Segment Open

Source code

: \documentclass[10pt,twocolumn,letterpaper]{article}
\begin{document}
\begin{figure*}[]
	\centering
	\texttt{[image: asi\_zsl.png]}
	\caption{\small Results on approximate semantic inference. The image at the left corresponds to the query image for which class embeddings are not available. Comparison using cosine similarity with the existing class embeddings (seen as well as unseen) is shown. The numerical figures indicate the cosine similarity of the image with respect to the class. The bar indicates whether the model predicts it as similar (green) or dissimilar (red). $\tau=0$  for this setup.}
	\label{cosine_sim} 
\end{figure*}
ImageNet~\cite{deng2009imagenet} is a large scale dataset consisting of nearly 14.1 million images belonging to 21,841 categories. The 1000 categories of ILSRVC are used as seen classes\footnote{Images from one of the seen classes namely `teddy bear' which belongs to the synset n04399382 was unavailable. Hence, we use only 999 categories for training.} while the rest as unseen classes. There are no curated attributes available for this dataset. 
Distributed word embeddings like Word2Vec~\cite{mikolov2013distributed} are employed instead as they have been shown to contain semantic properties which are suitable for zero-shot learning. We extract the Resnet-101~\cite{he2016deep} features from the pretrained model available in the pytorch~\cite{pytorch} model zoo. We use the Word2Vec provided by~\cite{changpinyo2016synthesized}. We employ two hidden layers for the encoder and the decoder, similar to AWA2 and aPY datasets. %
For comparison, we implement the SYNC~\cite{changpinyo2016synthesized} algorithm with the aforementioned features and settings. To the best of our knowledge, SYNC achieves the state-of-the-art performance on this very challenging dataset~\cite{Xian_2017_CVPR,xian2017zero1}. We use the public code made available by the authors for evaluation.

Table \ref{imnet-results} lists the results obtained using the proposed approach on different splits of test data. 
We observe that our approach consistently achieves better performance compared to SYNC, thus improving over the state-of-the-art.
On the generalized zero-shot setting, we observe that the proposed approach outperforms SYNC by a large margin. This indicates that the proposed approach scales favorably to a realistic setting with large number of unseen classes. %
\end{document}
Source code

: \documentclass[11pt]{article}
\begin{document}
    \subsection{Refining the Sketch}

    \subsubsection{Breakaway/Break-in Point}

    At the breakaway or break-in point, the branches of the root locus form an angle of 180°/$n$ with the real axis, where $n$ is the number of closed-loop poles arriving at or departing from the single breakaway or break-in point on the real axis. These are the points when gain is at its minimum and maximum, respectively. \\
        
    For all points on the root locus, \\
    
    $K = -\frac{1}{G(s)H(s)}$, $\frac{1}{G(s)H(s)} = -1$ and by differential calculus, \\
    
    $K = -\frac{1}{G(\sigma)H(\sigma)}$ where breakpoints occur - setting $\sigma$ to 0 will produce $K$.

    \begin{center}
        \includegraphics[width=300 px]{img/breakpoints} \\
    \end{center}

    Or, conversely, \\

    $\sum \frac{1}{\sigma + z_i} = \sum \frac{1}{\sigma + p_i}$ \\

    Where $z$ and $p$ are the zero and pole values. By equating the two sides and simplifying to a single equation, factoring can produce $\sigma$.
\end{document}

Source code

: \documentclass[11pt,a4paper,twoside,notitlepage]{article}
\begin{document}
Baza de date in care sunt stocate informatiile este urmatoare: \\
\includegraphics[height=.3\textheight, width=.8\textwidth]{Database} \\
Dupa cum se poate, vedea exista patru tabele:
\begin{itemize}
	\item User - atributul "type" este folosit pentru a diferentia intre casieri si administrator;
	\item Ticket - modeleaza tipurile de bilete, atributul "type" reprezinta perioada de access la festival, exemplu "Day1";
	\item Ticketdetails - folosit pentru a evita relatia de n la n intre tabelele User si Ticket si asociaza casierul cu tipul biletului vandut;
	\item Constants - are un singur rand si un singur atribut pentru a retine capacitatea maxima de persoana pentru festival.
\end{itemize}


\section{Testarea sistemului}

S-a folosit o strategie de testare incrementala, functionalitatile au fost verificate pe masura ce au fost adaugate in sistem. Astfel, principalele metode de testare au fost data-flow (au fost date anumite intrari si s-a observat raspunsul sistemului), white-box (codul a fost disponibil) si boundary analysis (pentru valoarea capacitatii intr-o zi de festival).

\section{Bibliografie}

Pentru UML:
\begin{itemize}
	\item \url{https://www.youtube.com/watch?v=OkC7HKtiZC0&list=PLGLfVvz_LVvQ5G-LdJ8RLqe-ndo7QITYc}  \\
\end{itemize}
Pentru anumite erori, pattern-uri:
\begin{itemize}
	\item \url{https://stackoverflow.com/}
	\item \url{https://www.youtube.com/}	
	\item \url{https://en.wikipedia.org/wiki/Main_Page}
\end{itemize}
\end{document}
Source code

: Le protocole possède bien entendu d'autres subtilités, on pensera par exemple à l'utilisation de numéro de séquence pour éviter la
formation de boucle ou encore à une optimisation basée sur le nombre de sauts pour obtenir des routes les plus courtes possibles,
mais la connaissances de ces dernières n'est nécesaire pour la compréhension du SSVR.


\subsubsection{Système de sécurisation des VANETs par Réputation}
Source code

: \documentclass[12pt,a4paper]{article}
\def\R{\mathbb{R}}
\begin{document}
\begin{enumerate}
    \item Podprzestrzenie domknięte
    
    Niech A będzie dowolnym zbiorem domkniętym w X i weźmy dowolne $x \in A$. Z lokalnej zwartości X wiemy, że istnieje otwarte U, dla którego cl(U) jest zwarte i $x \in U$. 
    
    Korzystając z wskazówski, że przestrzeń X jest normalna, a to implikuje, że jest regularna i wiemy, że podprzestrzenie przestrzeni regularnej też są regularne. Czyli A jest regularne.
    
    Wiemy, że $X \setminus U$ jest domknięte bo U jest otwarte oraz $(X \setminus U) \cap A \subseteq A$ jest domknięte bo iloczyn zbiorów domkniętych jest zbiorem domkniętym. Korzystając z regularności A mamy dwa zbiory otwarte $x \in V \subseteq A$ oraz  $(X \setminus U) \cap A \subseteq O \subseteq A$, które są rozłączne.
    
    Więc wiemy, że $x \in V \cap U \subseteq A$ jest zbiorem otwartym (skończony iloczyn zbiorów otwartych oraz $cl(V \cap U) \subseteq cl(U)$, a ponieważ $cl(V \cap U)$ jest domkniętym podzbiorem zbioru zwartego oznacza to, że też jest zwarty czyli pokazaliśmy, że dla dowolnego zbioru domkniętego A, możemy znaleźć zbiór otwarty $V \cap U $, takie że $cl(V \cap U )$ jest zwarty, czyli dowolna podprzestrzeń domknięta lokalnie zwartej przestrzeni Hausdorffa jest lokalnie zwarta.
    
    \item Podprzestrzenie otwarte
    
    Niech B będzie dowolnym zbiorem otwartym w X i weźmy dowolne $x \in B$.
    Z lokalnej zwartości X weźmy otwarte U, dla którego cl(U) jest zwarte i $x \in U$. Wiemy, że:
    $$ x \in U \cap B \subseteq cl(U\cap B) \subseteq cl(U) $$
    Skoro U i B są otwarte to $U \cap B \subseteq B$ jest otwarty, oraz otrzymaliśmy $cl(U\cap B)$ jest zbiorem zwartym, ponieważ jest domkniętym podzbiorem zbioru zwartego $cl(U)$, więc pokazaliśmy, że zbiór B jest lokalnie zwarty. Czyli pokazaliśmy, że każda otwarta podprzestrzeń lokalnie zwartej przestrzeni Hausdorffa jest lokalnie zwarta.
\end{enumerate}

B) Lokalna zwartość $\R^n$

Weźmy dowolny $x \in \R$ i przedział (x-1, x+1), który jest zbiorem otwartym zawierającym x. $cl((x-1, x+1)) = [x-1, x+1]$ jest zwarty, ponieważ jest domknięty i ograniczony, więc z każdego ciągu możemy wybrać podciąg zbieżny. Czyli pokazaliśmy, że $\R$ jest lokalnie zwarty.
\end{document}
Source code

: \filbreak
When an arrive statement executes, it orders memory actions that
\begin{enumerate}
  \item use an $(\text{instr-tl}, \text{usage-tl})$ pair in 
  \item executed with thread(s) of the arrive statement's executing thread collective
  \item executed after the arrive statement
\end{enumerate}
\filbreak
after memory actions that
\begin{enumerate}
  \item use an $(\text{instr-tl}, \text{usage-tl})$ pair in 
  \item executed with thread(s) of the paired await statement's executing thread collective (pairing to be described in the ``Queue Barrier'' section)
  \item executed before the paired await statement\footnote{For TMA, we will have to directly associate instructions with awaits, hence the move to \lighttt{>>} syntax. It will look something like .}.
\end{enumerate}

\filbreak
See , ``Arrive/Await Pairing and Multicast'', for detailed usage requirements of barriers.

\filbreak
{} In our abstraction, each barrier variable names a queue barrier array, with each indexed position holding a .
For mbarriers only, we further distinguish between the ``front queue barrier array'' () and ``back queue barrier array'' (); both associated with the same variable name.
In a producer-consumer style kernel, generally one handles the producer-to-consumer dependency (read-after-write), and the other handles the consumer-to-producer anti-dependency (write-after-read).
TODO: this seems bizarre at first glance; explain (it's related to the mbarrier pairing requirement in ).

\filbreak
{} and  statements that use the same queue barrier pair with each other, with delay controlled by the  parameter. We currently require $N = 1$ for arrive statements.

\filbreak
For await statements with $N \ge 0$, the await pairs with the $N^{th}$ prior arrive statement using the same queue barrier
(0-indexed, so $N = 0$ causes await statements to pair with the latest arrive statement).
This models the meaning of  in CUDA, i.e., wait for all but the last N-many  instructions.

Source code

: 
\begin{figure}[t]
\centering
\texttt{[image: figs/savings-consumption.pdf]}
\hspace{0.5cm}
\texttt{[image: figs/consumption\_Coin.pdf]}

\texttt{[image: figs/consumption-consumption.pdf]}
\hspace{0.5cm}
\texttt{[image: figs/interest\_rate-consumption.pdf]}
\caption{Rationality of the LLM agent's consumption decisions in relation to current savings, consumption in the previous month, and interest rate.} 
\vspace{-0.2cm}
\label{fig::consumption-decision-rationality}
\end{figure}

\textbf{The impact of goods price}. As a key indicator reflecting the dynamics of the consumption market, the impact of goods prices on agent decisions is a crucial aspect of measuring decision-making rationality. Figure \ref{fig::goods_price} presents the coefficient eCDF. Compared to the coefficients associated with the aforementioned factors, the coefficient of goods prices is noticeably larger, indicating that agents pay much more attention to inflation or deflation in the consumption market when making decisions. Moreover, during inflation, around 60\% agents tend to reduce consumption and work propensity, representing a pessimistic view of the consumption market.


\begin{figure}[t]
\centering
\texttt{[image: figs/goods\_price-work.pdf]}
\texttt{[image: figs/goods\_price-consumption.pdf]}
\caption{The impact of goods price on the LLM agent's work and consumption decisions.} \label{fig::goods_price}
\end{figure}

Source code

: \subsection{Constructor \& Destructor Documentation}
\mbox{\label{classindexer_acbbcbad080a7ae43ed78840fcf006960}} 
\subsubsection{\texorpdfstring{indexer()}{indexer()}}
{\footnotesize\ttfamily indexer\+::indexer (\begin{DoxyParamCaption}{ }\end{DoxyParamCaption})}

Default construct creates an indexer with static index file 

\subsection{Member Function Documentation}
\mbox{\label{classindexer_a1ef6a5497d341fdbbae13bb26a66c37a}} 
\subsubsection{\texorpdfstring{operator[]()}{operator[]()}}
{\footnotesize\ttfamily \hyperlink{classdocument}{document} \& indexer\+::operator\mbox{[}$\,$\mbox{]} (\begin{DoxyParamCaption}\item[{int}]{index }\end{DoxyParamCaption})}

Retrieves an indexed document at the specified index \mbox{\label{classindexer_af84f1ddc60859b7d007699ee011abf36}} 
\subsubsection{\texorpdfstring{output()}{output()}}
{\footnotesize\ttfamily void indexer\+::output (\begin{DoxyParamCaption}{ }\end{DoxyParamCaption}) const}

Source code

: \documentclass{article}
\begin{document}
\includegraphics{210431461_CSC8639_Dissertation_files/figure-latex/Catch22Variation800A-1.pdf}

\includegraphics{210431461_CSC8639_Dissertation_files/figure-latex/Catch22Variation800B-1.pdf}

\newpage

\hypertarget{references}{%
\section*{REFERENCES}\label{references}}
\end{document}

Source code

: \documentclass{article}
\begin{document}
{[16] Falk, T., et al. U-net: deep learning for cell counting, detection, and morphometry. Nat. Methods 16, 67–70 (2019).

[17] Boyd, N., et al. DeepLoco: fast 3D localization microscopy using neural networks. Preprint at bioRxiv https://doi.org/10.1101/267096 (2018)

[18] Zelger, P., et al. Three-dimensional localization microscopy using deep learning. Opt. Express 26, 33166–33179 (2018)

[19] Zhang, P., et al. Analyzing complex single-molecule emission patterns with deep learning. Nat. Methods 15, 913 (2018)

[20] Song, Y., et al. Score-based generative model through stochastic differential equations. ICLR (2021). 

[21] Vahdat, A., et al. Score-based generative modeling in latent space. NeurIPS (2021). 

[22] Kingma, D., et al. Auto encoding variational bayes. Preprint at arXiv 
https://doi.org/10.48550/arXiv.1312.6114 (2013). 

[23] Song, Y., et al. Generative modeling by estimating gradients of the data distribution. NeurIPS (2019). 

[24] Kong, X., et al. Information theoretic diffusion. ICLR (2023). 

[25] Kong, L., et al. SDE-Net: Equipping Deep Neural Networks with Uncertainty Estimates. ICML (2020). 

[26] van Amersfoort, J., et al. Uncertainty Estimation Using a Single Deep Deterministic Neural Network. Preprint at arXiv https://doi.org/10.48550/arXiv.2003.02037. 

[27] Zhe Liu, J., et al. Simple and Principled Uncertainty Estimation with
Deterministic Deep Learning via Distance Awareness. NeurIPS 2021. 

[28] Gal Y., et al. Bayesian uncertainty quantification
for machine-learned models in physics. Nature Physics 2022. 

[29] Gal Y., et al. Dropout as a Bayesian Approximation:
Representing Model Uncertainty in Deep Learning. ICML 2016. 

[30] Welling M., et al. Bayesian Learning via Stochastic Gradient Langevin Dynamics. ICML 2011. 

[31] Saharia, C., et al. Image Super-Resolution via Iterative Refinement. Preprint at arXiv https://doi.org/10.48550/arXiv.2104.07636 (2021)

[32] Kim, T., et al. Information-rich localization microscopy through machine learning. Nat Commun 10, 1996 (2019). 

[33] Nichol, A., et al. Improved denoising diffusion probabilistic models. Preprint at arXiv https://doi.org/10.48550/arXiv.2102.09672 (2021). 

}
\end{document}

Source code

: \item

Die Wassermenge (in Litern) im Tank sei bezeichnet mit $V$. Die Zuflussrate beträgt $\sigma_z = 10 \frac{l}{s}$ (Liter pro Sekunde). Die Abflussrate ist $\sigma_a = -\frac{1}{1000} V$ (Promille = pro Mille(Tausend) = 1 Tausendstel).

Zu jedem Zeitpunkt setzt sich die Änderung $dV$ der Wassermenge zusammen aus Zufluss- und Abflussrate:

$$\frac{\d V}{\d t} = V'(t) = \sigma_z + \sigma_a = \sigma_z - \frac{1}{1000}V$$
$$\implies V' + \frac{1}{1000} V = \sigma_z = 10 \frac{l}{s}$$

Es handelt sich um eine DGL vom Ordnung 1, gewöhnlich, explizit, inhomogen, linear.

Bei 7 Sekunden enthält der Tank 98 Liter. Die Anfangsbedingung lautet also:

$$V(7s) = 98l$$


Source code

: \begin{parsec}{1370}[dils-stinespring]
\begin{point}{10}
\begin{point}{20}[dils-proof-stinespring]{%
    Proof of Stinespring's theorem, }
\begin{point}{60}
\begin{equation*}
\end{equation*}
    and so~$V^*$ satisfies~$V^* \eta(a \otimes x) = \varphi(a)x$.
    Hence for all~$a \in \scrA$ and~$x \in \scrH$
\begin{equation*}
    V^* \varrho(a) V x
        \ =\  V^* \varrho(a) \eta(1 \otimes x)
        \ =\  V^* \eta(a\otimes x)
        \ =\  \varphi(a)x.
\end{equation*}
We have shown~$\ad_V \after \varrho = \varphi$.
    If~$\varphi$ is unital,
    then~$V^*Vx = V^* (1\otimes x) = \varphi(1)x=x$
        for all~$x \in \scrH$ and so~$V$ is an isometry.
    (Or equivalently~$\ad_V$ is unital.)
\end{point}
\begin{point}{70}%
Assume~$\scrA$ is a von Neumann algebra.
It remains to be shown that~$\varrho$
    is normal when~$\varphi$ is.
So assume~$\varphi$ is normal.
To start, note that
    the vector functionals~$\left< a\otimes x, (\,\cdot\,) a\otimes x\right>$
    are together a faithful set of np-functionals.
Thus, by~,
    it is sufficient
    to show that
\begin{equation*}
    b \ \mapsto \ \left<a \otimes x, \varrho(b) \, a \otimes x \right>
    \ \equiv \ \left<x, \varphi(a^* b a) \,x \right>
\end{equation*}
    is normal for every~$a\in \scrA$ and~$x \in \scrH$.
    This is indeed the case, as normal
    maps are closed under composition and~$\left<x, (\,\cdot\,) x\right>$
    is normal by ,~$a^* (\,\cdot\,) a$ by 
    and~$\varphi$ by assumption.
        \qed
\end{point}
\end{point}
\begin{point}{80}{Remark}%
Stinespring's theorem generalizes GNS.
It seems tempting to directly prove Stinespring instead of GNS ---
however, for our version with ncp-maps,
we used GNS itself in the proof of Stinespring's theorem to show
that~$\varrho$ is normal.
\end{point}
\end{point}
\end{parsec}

Segment Closed

#### [WORK ORDER]
Scan the listing above for the line that has "Weźmy dowolny $x", then copy exactly from that line through the line that has "of the paired".

#### [EXERCISE SOLUTION]
Weźmy dowolny $x \in \R$ i przedział (x-1, x+1), który jest zbiorem otwartym zawierającym x. $cl((x-1, x+1)) = [x-1, x+1]$ jest zwarty, ponieważ jest domknięty i ograniczony, więc z każdego ciągu możemy wybrać podciąg zbieżny. Czyli pokazaliśmy, że $\R$ jest lokalnie zwarty.
\end{document}
Source code

: \filbreak
When an arrive statement executes, it orders memory actions that
\begin{enumerate}
  \item use an $(\text{instr-tl}, \text{usage-tl})$ pair in 
  \item executed with thread(s) of the arrive statement's executing thread collective
  \item executed after the arrive statement
\end{enumerate}
\filbreak
after memory actions that
\begin{enumerate}
  \item use an $(\text{instr-tl}, \text{usage-tl})$ pair in 
  \item executed with thread(s) of the paired await statement's executing thread collective (pairing to be described in the ``Queue Barrier'' section)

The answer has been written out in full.